I have one more brief installment in this week’s series on the U.S. Census Bureau’s Economic Census data for various sub-sectors of the media industry. Today I will point to a site that suggests how business people can use this authoritative government data, and also link to a one-stop shop that provides useful metrics for eight of the broad subgroups within the mediaspace.
(If you’ve been following the series skip to the next paragraph, if not and you are unfamiliar with the economic census you might wish to refer back to a primer blog entry I wrote some time ago.)
Pardon me if I’m belaboring an obvious point, but it is foolish to go into business without an expense and revenue projection. Projecting revenues is a separate art, but there are good sources for estimating cost data — the economic census series being the most authoritative of the free sources available.
The Census Bureau suggests a variety of ways that businesspeople (not to mention local government officials, activists, etcetera) can use these data to gauge the competition, create a more persuasive presentation for venture capitalists, etc. I’ll let you read that at your leisure.

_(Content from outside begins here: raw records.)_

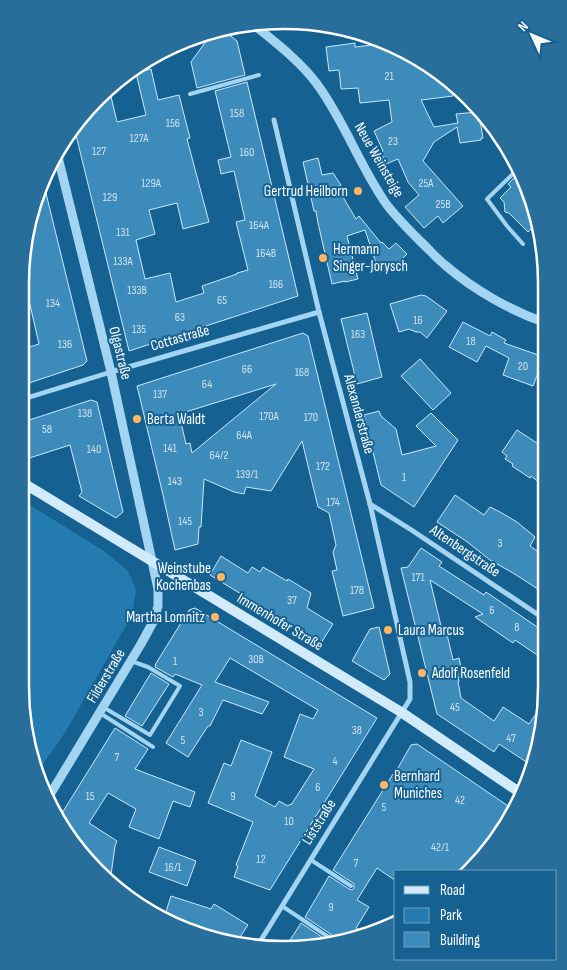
<svg xmlns="http://www.w3.org/2000/svg" width="567" height="970" viewBox="0 0 567 970" font-family="'Sofia Sans Condensed',sans-serif">
  <rect width="100%" height="100%" fill="#156192"/>
  <!-- green -->
  <path fill="#247baf" d="M20,499L104,551L128,571L136,590L132,615L66,731L36,774L34,771L20,686Z"/>
  <!-- building -->
  <g fill="#3d8bba" stroke="#cae9fc" fill-rule="evenodd">
    <path d="M222,29L237,41L245,75L197,88L191,62L212,33Z"/>
    <path d="M355,43V47L380,44L430,64L438,71L439,81L449,80L451,82L453,96L421,100L434,127L458,123L456,114L477,112L478,121L480,120L483,138H481V140L460,143L457,127L434,142L423,161L463,206L443,223L438,216L424,228L405,207L419,195L408,182L398,159L386,164L381,153L383,151L374,131L392,122L389,100L360,103L358,88L341,89L339,70L329,71L326,47Z"/>
    <path d="M151,69L158,100L179,95L190,138L187,139L209,222L183,229L177,203L149,210L155,234L136,240L145,279L170,273L176,302L204,293L202,286L237,274V273L248,270L236,222L245,220L234,171L221,174L218,160L231,157L215,91L247,82L298,296L129,351L74,127L110,92L117,122L146,115L136,73Z"/>
    <path d="M318,158L322,175L333,173L341,185L337,187L356,219L359,216L381,243L382,242L389,249L396,243L407,254L393,268L379,272L365,230L347,236L358,279L345,282V281L332,284L318,223L316,211H314L303,162Z"/>
    <path d="M519,173L524,179L533,199L538,222L528,232L509,213L505,212L504,202L500,198L511,187L508,184Z"/>
    <path d="M43,181L87,361L83,365L20,386V350L39,344L25,283V278L21,279V266L34,199Z"/>
    <path d="M421,295L426,296L447,311L427,338L420,332H416L409,329L399,332L390,304Z"/>
    <path d="M367,313L382,377L357,384L341,319Z"/>
    <path d="M463,322L490,336L492,332L506,340L504,343L544,357L533,386L503,375L509,358L486,346L477,362L449,347Z"/>
    <path d="M303,333L308,336L320,385L374,608L343,616L332,571L337,570L333,552L336,545L329,513L318,507L302,441L271,491L246,487L244,494L234,492L204,479L201,527H199L198,544L175,550L163,495L137,386ZM276,384L226,425L192,453L190,443L186,444L179,414Z"/>
    <path d="M420,359L451,393L433,410L401,376Z"/>
    <path d="M91,400L97,402L123,512L116,518L79,496L82,492L70,445L20,461V423Z"/>
    <path d="M379,411L381,416L396,429L402,455L436,446L416,426L431,413L458,440L414,507L381,485L364,415Z"/>
    <path d="M517,430L546,449V481L541,478L539,482L531,476L530,478L512,466L513,464L505,459L507,456L502,452Z"/>
    <path d="M455,495L484,515L490,507L500,512L517,522L535,537L530,546L546,557V583L541,591L513,573L490,560L466,541L437,522Z"/>
    <path d="M421,548L442,562L439,566L484,595L486,592L546,633V661L515,640L513,643L475,617L483,614L430,580L441,626H445L453,660L459,658L463,676L458,677L459,682H458L461,698L494,721L503,707L529,724L546,699V704L534,767L499,744L494,752L437,714L401,568L408,567Z"/>
    <path d="M221,556L248,573L252,567L260,572L263,567L287,581L288,579L311,593L307,608L333,624L321,643L210,575Z"/>
    <path d="M195,608L377,718L270,890L234,877L238,866L236,865L253,822L208,803L224,763L231,766L241,740L272,752L255,796L275,807L279,801L288,806L290,804L291,805L314,769L284,757L300,714L313,719L318,710L230,658L215,682L269,702L262,714L223,700L210,726H208L188,757L166,743L202,685L175,674L173,677L155,667L156,665H155L189,610Z"/>
    <path d="M379,627L390,674L384,680L352,661L370,629Z"/>
    <path d="M151,673L169,684L142,726L125,716Z"/>
    <path d="M115,728L148,749L135,769L195,792L190,807L173,801L159,839L129,827L136,809L108,793L89,823L117,841L115,846L111,875L100,869H98L74,847L59,818Z"/>
    <path d="M417,744L514,810L503,833L467,871H396V881L377,868L357,900L369,907L356,928L369,936L340,942L338,939L305,917L329,876L349,889L352,890L354,888V885L353,883L333,870L393,774L394,775L411,745Z"/>
    <path d="M159,847L196,861L187,886L149,872Z"/>
    <path d="M171,896L211,909L214,904L248,925L236,943L215,941L164,918Z"/>
    <path d="M301,923L331,943L300,949L285,948Z"/>
  </g>
  <g fill="none" stroke-linecap="round" stroke-linejoin="round">
    <!-- service -->
    <g stroke="#a3d4f1" stroke-width="4">
      <path d="M190,94L259,75"/>
      <path d="M519,168L487,199L507,226L523,244"/>
      <path d="M103,707L150,735L180,686L148,667L131,661"/>
      <path d="M100,713L153,747"/>
      <path d="M311,860L351,886"/>
      <path d="M282,906L336,942"/>
    </g>
    <!-- pedestrian -->
    <path stroke="#a3d4f1" stroke-width="4.5" d="M20,400L111,372"/>
    <!-- minor -->
    <g stroke="#a3d4f1" stroke-width="5">
      <path d="M111,372L319,312"/>
      <path d="M370,504L413,531L546,620"/>
      <path d="M258,945L410,699V682L370,504L319,312L274,120"/>
    </g>
    <!-- tertiary -->
    <g stroke="#a3d4f1" stroke-width="9">
      <path d="M254,25C276,43 300,61 317,84C345,122 360,167 387,205C397,218 409,230 421,242C429,249 436,258 445,265C474,290 511,311 546,323"/>
      <path d="M48,798L141,644L153,622L158,606V589L111,372L57,153"/>
    </g>
    <!-- secondary -->
    <path stroke="#d2ebfb" stroke-width="10" d="M20,481L401,712L522,794"/>
  </g>
  <!-- markers -->
  <g fill="#ffb763" stroke="#156192" stroke-width="2">
    <circle cx="358" cy="191" r="5"/>
    <circle cx="323" cy="258" r="5"/>
    <circle cx="137" cy="419" r="5"/>
    <circle cx="221" cy="577" r="5"/>
    <circle cx="215" cy="617" r="5"/>
    <circle cx="388" cy="630" r="5"/>
    <circle cx="422" cy="673" r="5"/>
    <circle cx="384" cy="785" r="5"/>
  </g>
  <g text-anchor="middle" dominant-baseline="central" stroke-width="4" stroke-linejoin="round" paint-order="stroke">
    <!-- number labels -->
    <g font-size="12" fill="#cee2ee">
      <text x="389" y="76">21</text>
      <text x="237" y="113">158</text>
      <text x="173" y="123">156</text>
      <text x="139" y="138">127A</text>
      <text x="393" y="141">23</text>
      <text x="99" y="151">127</text>
      <text x="247" y="152">160</text>
      <text x="151" y="183">129A</text>
      <text x="426" y="183">25A</text>
      <text x="110" y="197">129</text>
      <text x="443" y="204">25B</text>
      <text x="259" y="225">164A</text>
      <text x="123" y="232">131</text>
      <text x="266" y="253">164B</text>
      <text x="123" y="261">133A</text>
      <text x="276" y="284">166</text>
      <text x="137" y="290">133B</text>
      <text x="222" y="300">65</text>
      <text x="53" y="303">134</text>
      <text x="180" y="317">63</text>
      <text x="418" y="320">16</text>
      <text x="139" y="329">135</text>
      <text x="358" y="334">163</text>
      <text x="471" y="341">18</text>
      <text x="65" y="344">136</text>
      <text x="523" y="366">20</text>
      <text x="247" y="369">66</text>
      <text x="302" y="372">168</text>
      <text x="207" y="384">64</text>
      <text x="160" y="394">137</text>
      <text x="85" y="413">138</text>
      <text x="269" y="416">170A</text>
      <text x="311" y="417">170</text>
      <text x="47" y="429">58</text>
      <text x="244" y="435">64A</text>
      <text x="170" y="448">141</text>
      <text x="94" y="449">140</text>
      <text x="219" y="455">64/2</text>
      <text x="323" y="466">172</text>
      <text x="247" y="474">139/1</text>
      <text x="404" y="477">1</text>
      <text x="175" y="481">143</text>
      <text x="333" y="502">174</text>
      <text x="185" y="521">145</text>
      <text x="500" y="543">3</text>
      <text x="418" y="577">171</text>
      <text x="357" y="590">178</text>
      <text x="292" y="600">37</text>
      <text x="492" y="610">6</text>
      <text x="517" y="627">8</text>
      <text x="256" y="659">30B</text>
      <text x="175" y="661">1</text>
      <text x="455" y="707">45</text>
      <text x="201" y="712">3</text>
      <text x="357" y="730">38</text>
      <text x="511" y="738">47</text>
      <text x="183" y="740">5</text>
      <text x="117" y="757">7</text>
      <text x="335" y="761">4</text>
      <text x="318" y="787">6</text>
      <text x="90" y="796">15</text>
      <text x="233" y="796">9</text>
      <text x="460" y="800">42</text>
      <text x="384" y="807">5</text>
      <text x="289" y="821">10</text>
      <text x="440" y="847">42/1</text>
      <text x="261" y="859">12</text>
      <text x="356" y="863">7</text>
      <text x="173" y="867">16/1</text>
      <text x="331" y="907">9</text>
    </g>
    <!-- street labels -->
    <g font-size="15" fill="#fff" stroke="#156192">
      <text transform="translate(379 160) rotate(60)">Neue Weinsteige</text>
      <text transform="translate(180 338) rotate(-16)">Cottastraße</text>
      <text transform="translate(120 353) rotate(76)">Olgastraße</text>
      <text transform="translate(359 414) rotate(75)">Alexanderstraße</text>
      <text transform="translate(465 551) rotate(34)">Altenbergstraße</text>
      <text transform="translate(280 622) rotate(31)">Immenhofer Straße</text>
      <text transform="translate(106 676) rotate(-59)">Filderstraße</text>
      <text transform="translate(319 822) rotate(-58)">Liststraße</text>
    </g>
    <!-- poi labels -->
    <g font-size="15" fill="#fff" stroke="#156192" text-anchor="start">
      <text x="348" y="191" text-anchor="end">Gertrud Heilborn</text>
      <text x="333" y="249">Hermann<tspan x="333" dy="17">Singer-Jorysch</tspan></text>
      <text x="147" y="419">Berta Waldt</text>
      <text x="211" y="568" text-anchor="end">Weinstube<tspan x="211" dy="17">Kochenbas</tspan></text>
      <text x="205" y="617" text-anchor="end">Martha Lomnitz</text>
      <text x="398" y="630">Laura Marcus</text>
      <text x="432" y="673">Adolf Rosenfeld</text>
      <text x="394" y="776">Bernhard<tspan x="394" dy="17">Muniches</tspan></text>
    </g>
  </g>
  <!-- crop -->
  <path d="M0 0H567V970H0ZM283 29H284A254 254 0 0 1 538 283V687A254 254 0 0 1 284 941H283A254 254 0 0 1 29 687V283A254 254 0 0 1 283 29Z" fill="#286e9b" fill-rule="evenodd"/>
  <path fill="none" stroke="#fff" stroke-width="2.5" d="M283 29H284A254 254 0 0 1 538 283V687A254 254 0 0 1 284 941H283A254 254 0 0 1 29 687V283A254 254 0 0 1 283 29Z"/>
  <!-- legend -->
  <rect x="394" y="870" width="162" height="90" fill="#156192" stroke="#73a0be"/>
  <rect x="404" y="886" width="25" height="8" fill="#d2ebfb" stroke="#73a0be"/>
  <text x="440" y="895" font-size="15" fill="#ffffff">Road</text>
  <rect x="404" y="908" width="25" height="15" fill="#247baf" stroke="#73a0be"/>
  <text x="440" y="920" font-size="15" fill="#ffffff">Park</text>
  <rect x="404" y="932" width="25" height="15" fill="#3d8bba" stroke="#73a0be"/>
  <text x="440" y="945" font-size="15" fill="#ffffff">Building</text>
  <!-- north arrow -->
  <g transform="translate(532 35) rotate(314)" stroke="#156192" stroke-width="4" paint-order="stroke">
  <path d="M0-4L9 19L0 12L-9 19Z" fill="#ffffff"/>
  <text y="-8" font-size="14" font-weight="bold" text-anchor="middle" fill="#ffffff">N</text>
  </g>
</svg>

My focus this week has been on culling the census offerings (which can be overwhelming in their detail) for facts on salaries, benefit costs and revenues-per-employee. I find such data particularly useful in creating realistic cash projections for startups. Here is a link to the page that culls some of this data into one place and does some of the math. (It would be nice if I knew how to embed the chart into the text while I explain it, but since I don’t, you may have to open two side-by-side windows on your screen or print out this blog entry if you need help making sense of the chart.)
The left column of the chart shows a breakdown of media subtypes:newspapers, etcetera, reading down.
Reading across, you will find total revenues for the group; next to that you will find operating expenses (from these two you can calculate average gross margins).
Continue reading across to see annual payroll as a percent of expenses; fringe benefit costs in addition to payroll expenses; and even the amounts and percentages of payroll devoted to contract or freelance help.
Over the weekend I hope to spend more time with these data and if I can manage it, I’d like to create a presentation that shows how to drill down into the data. (We’ll see how long it takes me to make good on that pledge!) Tomorrow, I’ll catch up on some of the newsy tidbits I’ve missed in this week’s metrics mania.